Посиделки у Генерального секретаря ЦК КПСС
Сама по себе ситуация в ГДР не рассасывалась. Тянуть дальше с определением своей позиции становилось невозможным. Предстояло обсуждение германских дел в ходе запланированной на 9 февраля 1990 года встречи Горбачева с госсекретарем США Джеймсом Бейкером и намеченной на следующий день беседы с канцлером ФРГ Гельмутом Колем. В условиях возникшего цейтнота вечером 26 января 1990 года состоялось «узкое совещание в кабинете Генерального секретаря ЦК КПСС», которое продемонстрировало готовность к окончательному отказу от стратегии «Ни шагу назад!». Результатом совещания стало единодушие руководящей верхушки СССР относительно переориентации европейской политики СССР с ГДР на ФРГ.
МИД был представлен на совещании министром Э.А.Шеварднадзе, которого никак нельзя отнести к числу профессионалов, особенно в том, что касалось межгерманских хитросплетений.
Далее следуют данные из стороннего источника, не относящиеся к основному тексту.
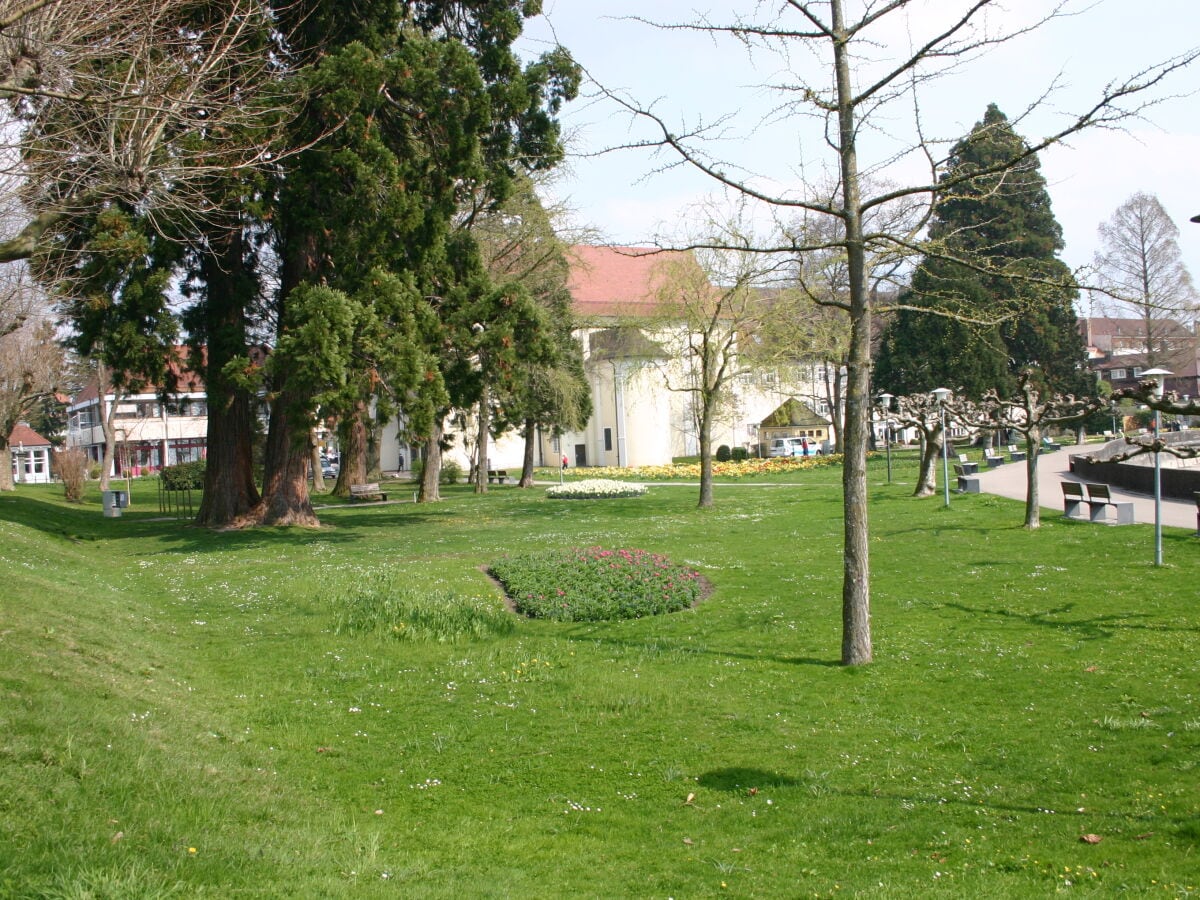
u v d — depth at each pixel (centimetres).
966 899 517
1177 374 6875
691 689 1045
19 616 1065
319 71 2375
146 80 1132
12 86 978
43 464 8188
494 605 1528
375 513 3559
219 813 626
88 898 444
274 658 1198
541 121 2911
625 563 1881
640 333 4241
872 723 903
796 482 4372
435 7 2912
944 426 3106
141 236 2184
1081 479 3406
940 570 1717
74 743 675
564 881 571
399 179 2458
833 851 620
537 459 7456
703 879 573
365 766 811
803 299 3080
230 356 2553
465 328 2678
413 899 514
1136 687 951
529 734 898
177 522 3200
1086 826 635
Присутствовали также заведующий Международным отделом ЦК (связи с компартиями несоциалистических стран), бывший посол СССР в ФРГ В.М.Фалин и заместитель заведующего Отделом ЦК по связям с коммунистическими и рабочими партиями социалистических стран Р.П.Федоров. Они были видными германистами, однако тон дискуссии задали не они, а Горбачев. Его поддержали Председатель Совета Министров СССР Н.И.Рыжков, председатель КГБ В.А.Крючков, советник Генерального секретаря по военным вопросам маршал С.Ф.Ахромеев, всесильный член Политбюро ЦК КПСС А.Н.Яковлев, помощники Генерального секретаря Г.Х.Шахназаров и А.С.Черняев. Протокола не велось, но в 2006 году Горбачев-Фонд опубликовал текст заметок, сделанных по ходу дела одним из приглашенных1.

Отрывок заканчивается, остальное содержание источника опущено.